I have an assignment that requires me to write a program in JAVA with 10 different methods including the main. It obtains the input from a file in order to extract data from a second file through the various methods. Lastly it prints the results to a third file. THis is an intro class and we were insturcted to use the hasNext method. THe second file where the data is retrieved from has 10 rows and 5 columns, each column representing something different. I used sc1.nextInt() since our professor warned us that the programs will read every piece of data and we havent learned how to extract data from just one column. I am stuck on an error I keep receiving. I have included a snippet of my code if anyone can help me. Thank you.

this is the error I keep receiving:

Exception in thread "main" java.util.InputMismatchException at java.util.Scanner.throwFor(Scanner.java:864) at java.util.Scanner.next(Scanner.java:1485) at java.util.Scanner.nextInt(Scanner.java:2117) at java.util.Scanner.nextInt(Scanner.java:2076) at homework4.HomeWork4.checkNumber(HomeWork4.java:47) at homework4.HomeWork4.main(HomeWork4.java:26) /Users/xiomarahenriquez/Library/Caches/NetBeans/8.2/executor-snippets/run.xml:53: Java returned: 1 BUILD FAILED (total time: 0 seconds)"
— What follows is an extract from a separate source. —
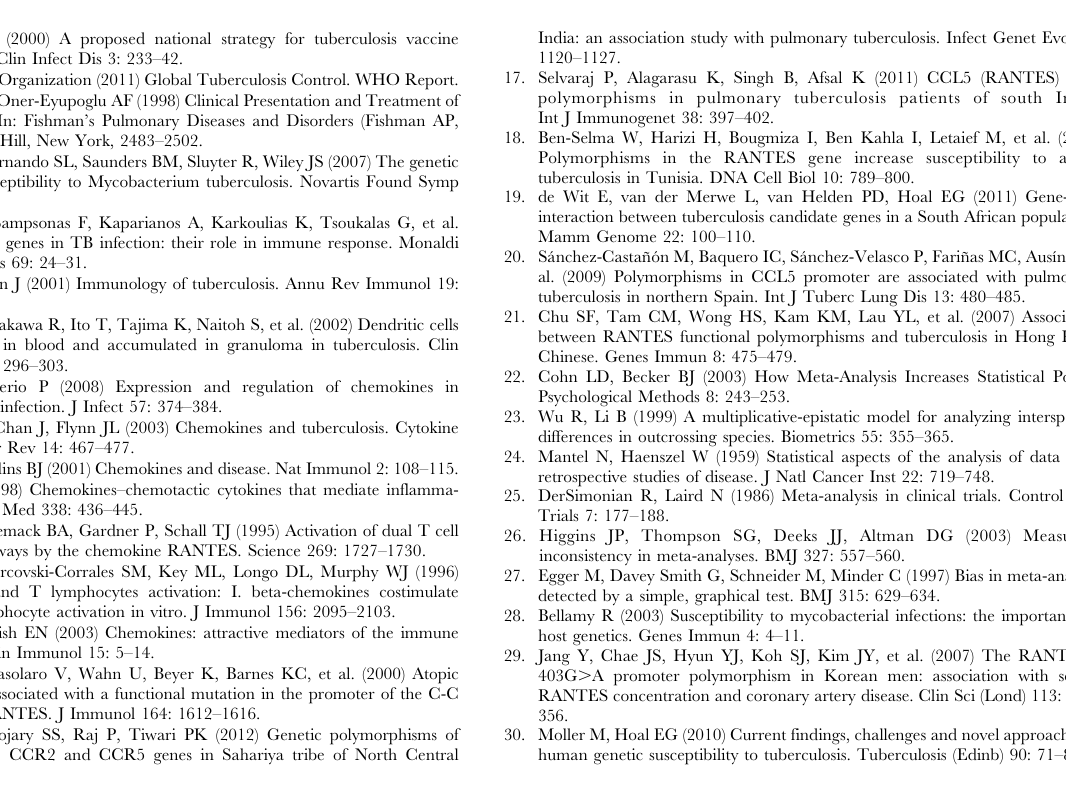
Figure S1 PRISMA 2009 Flow Diagram.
public static PrintStream ps;

public static void main(String[] args) throws Exception {
    ps = new PrintStream("elementsResults.txt");
    Scanner sc1 = new Scanner(new File("input.txt"));
    int atomicNumber, valid=0, invalid=0, totalProcessed=0;

    while (sc1.hasNext()) {
        atomicNumber = sc1.nextInt();
        checkNumber(atomicNumber);

        if(checkNumber(atomicNumber)== true){
            ++valid;
        } else {
            ++invalid;
        }
        ++totalProcessed;
    }   
}

public static boolean checkNumber (int atomicNumber) throws Exception {
    Scanner sc2 = new Scanner (new File("PeriodicTable.txt"));
    int columnA = sc2.nextInt();
    String columnB;
    int columnC,columnD,columnE;

    while (sc2.hasNext() && (columnA > -1 || columnA < 118)) {    
        columnA=sc2.nextInt();
        columnB=sc2.next();
        columnC=sc2.nextInt();
        columnD=sc2.nextInt();
        columnE=sc2.nextInt();
        if (atomicNumber==columnA) {
            return true;
        }
    } 

    sc2.close();
    return false;
 }

This is my first answer. Hope it helps. In your while loop you are running the checkNumber method twice. That's unnecessary. Do it just once like below. Also there is a slight difference between ++i and i++ so check this link: what is the difference between i++ & ++i in for loop (Java)?

while (sc1.hasNext()) {
    atomicNumber = sc1.nextInt();

    if(checkNumber(atomicNumber)== true){
        valid++;
    } else {
        invalid++;
    }
    totalProcessed++;
}

I think that the cause of your problem is in the first line of your exception stack trace:

Exception in thread "main" java.util.InputMismatchException

Here's a link to the documentation for the InputMismatchException . I can't say for sure since I don't know what your input files look like but I'm pretty sure that when you're calling nextInt() , the next token read isn't something that can be cast to an int . My guess is that the Scanner is encountering some text or something else preventing it from returning an int . To figure out which token is causing the problem, I'd try wrapping your invocations of nextInt() in try/catch blocks. When the Scanner throws an InputMismatchException , it will not pass the token that caused the exception so that after the exception is thrown you can get the value of the token (like with the next() method) or skip the token altogether. Here's an example (I don't have access to an IDE right now so this isn't tested but hopefully you can get the idea):

//Some initialization code here...
Scanner myScanner = new Scanner(new File("myFile.txt"));
while(myScanner.hasNext()) {
    try {
        int myIntVariable = myScanner.nextInt();
    } catch (InputMismatchException ex) {
        System.out.println("Here's the token that caused the problem: " + myScanner.next());
    }
}
//The rest of your code here...

By the way, if you're not absolutely sure that the token that you're retrieving is the type that you think it's going to be (in your case an int ), it's probably a good idea to wrap that portion of the code in a try/catch block so that you can handle cases where the token isn't what you think it is.